Plain-text document sources -
+--

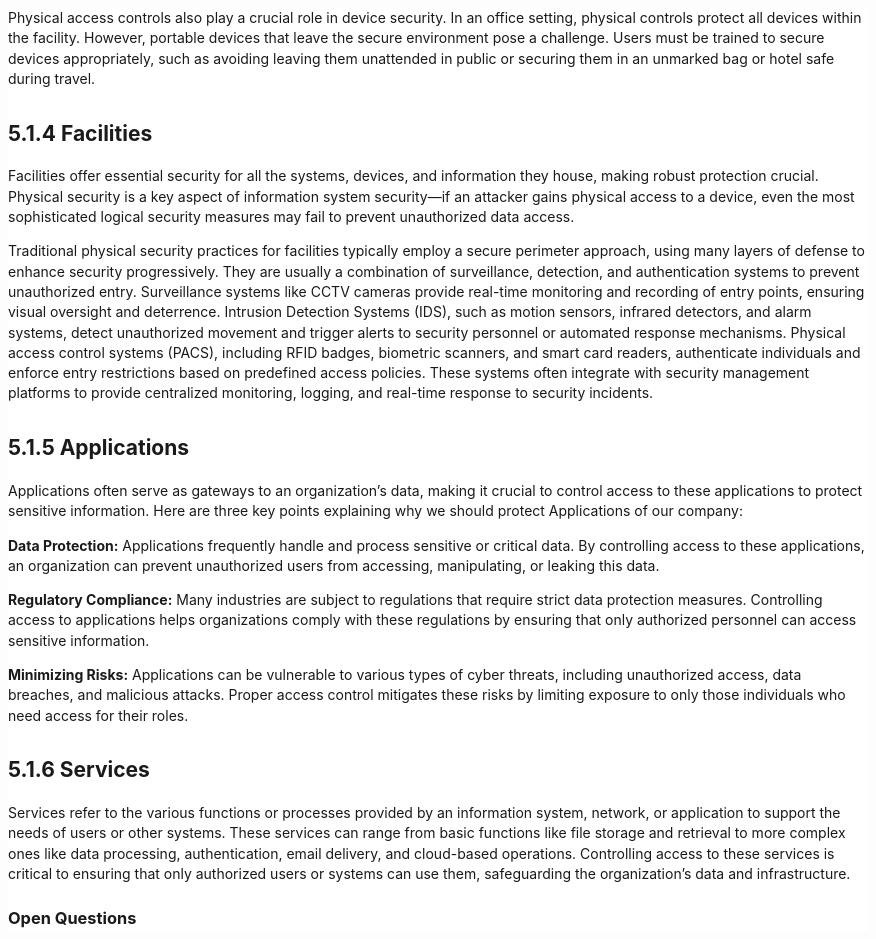 Physical access controls also play a crucial role in device security. In an office setting, physical controls protect all devices within the facility. However, portable devices that leave the secure environment pose a challenge. Users must be trained to secure devices appropriately, such as avoiding leaving them unattended in public or securing them in an unmarked bag or hotel safe during travel.

## 5.1.4 Facilities ##

Facilities offer essential security for all the systems, devices, and information they house, making robust protection crucial. Physical security is a key aspect of information system security—if an attacker gains physical access to a device, even the most sophisticated logical security measures may fail to prevent unauthorized data access.

Traditional physical security practices for facilities typically employ a secure perimeter approach, using many layers of defense to enhance security progressively. They are usually a combination of surveillance, detection, and authentication systems to prevent unauthorized entry. Surveillance systems like CCTV cameras provide real-time monitoring and recording of entry points, ensuring visual oversight and deterrence. Intrusion Detection Systems (IDS), such as motion sensors, infrared detectors, and alarm systems, detect unauthorized movement and trigger alerts to security personnel or automated response mechanisms. Physical access control systems (PACS), including RFID badges, biometric scanners, and smart card readers, authenticate individuals and enforce entry restrictions based on predefined access policies. These systems often integrate with security management platforms to provide centralized monitoring, logging, and real-time response to security incidents.

## 5.1.5 Applications ##

Applications often serve as gateways to an organization’s data, making it crucial to control access to these applications to protect sensitive information. Here are three key points explaining why we should protect Applications of our company:

**Data Protection:** Applications frequently handle and process sensitive or critical data. By controlling access to these applications, an organization can prevent unauthorized users from accessing, manipulating, or leaking this data.

**Regulatory Compliance:** Many industries are subject to regulations that require strict data protection measures. Controlling access to applications helps organizations comply with these regulations by ensuring that only authorized personnel can access sensitive information.

**Minimizing Risks:** Applications can be vulnerable to various types of cyber threats, including unauthorized access, data breaches, and malicious attacks. Proper access control mitigates these risks by limiting exposure to only those individuals who need access for their roles.

## 5.1.6 Services ##

Services refer to the various functions or processes provided by an information system, network, or application to support the needs of users or other systems. These services can range from basic functions like file storage and retrieval to more complex ones like data processing, authentication, email delivery, and cloud-based operations. Controlling access to these services is critical to ensuring that only authorized users or systems can use them, safeguarding the organization’s data and infrastructure.

### Open Questions ###
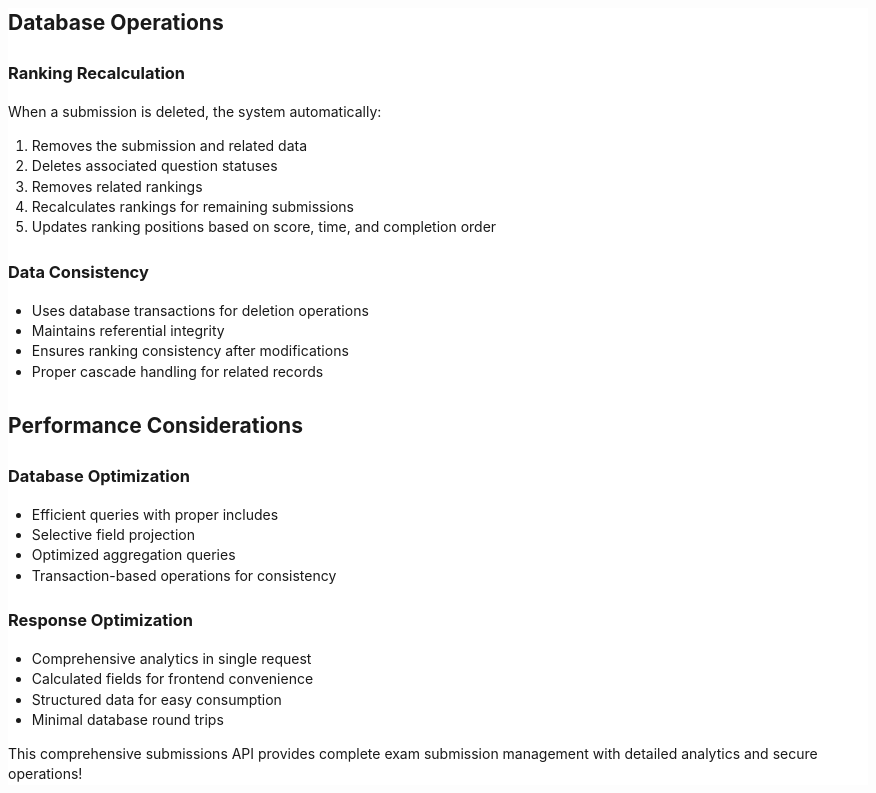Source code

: ## Database Operations

### Ranking Recalculation
When a submission is deleted, the system automatically:
1. Removes the submission and related data
2. Deletes associated question statuses
3. Removes related rankings
4. Recalculates rankings for remaining submissions
5. Updates ranking positions based on score, time, and completion order

### Data Consistency
- Uses database transactions for deletion operations
- Maintains referential integrity
- Ensures ranking consistency after modifications
- Proper cascade handling for related records

## Performance Considerations

### Database Optimization
- Efficient queries with proper includes
- Selective field projection
- Optimized aggregation queries
- Transaction-based operations for consistency

### Response Optimization
- Comprehensive analytics in single request
- Calculated fields for frontend convenience
- Structured data for easy consumption
- Minimal database round trips

This comprehensive submissions API provides complete exam submission management with detailed analytics and secure operations!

+--

Task directions - Pull out every line in the data above that has the word "queries".

Expected answer -
- Efficient queries with proper includes
- Optimized aggregation queries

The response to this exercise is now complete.